Characterization of the anti-hepatitis C virus activity of new non-peptidic small-molecule cyclophilin inhibitors with a potential for broad anti-Flaviviridae activity

Although members of the Flaviviridae display high incidence, morbidity, and mortality rates, the development of specific antiviral drugs for each virus is unlikely. Cyclophilins, a family of host peptidyl-prolyl cis-trans isomerases (PPIases), play a pivotal role in the life cycles of many viruses and therefore represent an attractive target for broad-spectrum antiviral development. We report here the pangenotypic anti-hepatitis C virus (HCV) activity of a small-molecule cyclophilin inhibitor (SMCypI). Mechanistic and modeling studies revealed that the SMCypI bound to cyclophilin A in competition with cyclosporine (CsA), inhibited its PPIase activity, and disrupted the CypA-nonstructural protein 5A (NS5A) interaction. Resistance selection showed that the lead SMCypI hardly selected amino acid substitutions conferring low-level or no resistance in vitro.
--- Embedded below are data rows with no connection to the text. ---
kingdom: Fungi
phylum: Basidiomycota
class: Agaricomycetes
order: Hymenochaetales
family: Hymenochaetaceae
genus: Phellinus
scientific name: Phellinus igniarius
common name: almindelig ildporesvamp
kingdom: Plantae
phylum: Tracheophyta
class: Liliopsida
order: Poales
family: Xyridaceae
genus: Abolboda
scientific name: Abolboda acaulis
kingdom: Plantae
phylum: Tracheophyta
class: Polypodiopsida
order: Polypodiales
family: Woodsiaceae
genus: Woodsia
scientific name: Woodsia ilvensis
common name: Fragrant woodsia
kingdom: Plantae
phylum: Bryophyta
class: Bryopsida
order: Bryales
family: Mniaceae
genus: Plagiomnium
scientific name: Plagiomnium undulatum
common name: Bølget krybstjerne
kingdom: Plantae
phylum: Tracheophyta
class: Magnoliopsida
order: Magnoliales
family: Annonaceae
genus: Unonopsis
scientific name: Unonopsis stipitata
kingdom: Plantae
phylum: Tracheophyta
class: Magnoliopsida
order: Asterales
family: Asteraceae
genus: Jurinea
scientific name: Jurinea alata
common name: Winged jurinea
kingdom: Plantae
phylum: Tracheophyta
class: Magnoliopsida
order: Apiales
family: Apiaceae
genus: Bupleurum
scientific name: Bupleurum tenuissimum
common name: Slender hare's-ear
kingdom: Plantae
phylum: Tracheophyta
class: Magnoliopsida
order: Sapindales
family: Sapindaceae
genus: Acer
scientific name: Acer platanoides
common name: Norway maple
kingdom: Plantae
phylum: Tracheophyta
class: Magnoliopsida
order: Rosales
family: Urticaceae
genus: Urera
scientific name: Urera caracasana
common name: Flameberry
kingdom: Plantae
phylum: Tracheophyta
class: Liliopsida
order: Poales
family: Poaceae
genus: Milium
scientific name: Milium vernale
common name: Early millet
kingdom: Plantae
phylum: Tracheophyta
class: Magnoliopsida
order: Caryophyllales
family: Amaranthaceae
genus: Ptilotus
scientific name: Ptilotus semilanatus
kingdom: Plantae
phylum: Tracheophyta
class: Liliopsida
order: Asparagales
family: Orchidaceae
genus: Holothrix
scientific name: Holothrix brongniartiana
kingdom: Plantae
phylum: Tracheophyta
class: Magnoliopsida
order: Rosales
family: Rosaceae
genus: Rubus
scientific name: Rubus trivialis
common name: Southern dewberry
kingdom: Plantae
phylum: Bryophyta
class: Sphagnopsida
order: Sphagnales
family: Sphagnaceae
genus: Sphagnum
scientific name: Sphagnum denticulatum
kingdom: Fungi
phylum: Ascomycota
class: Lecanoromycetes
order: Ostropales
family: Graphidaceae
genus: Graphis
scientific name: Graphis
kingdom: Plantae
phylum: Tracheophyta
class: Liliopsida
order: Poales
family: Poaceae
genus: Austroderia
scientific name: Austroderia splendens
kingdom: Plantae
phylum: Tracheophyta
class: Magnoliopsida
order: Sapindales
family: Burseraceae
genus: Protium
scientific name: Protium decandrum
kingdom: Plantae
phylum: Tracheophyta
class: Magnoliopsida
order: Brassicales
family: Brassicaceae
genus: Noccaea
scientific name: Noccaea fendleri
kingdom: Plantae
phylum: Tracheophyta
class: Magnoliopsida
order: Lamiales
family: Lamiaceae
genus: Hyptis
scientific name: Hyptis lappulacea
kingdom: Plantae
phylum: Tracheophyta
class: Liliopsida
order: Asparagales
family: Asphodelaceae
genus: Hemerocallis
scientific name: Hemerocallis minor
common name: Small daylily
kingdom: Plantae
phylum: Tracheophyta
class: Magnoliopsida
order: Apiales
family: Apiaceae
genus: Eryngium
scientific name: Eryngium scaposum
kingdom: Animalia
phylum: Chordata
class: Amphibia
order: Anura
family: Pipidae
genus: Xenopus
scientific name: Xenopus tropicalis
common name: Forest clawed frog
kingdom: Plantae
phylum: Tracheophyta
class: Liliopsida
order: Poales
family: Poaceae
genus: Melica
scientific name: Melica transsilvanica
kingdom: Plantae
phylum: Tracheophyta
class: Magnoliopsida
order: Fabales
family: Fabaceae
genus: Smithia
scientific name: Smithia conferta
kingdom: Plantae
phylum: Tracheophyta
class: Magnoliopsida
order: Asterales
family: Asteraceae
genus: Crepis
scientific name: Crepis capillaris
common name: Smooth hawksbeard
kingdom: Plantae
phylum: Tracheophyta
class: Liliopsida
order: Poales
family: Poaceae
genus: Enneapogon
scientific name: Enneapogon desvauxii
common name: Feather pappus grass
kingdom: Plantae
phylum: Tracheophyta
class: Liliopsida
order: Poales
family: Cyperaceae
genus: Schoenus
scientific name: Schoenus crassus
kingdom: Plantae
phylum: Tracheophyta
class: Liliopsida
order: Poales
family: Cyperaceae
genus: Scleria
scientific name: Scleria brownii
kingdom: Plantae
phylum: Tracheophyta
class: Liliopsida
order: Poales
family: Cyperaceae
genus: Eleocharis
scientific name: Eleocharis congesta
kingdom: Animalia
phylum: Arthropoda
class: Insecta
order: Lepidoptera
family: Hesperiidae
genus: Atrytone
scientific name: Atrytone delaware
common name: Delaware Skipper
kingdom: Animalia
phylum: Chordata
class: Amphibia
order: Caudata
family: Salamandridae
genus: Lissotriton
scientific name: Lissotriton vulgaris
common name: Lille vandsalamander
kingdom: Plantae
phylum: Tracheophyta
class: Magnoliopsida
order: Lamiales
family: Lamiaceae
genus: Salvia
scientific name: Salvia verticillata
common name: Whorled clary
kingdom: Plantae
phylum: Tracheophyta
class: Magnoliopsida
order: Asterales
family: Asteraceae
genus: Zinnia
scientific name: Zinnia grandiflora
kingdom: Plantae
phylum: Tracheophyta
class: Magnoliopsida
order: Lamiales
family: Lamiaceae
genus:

Interestingly, the SMCypI selected D320E and Y321H substitutions, located in domain II of the NS5A protein. These substitutions were previously associated with low-level resistance to cyclophilin inhibitors such as alisporivir. Finally, the SMCypI inhibited the replication of other members of the Flaviviridae family with higher 50% effective concentrations (EC50s) than for HCV. Thus, because of its chemical plasticity and simplicity of synthesis, our new family of SMCypIs represents a promising new class of drugs with the potential for broad-spectrum anti-Flaviviridae activity as well as an invaluable tool to explore the role of cyclophilins in viral life cycles.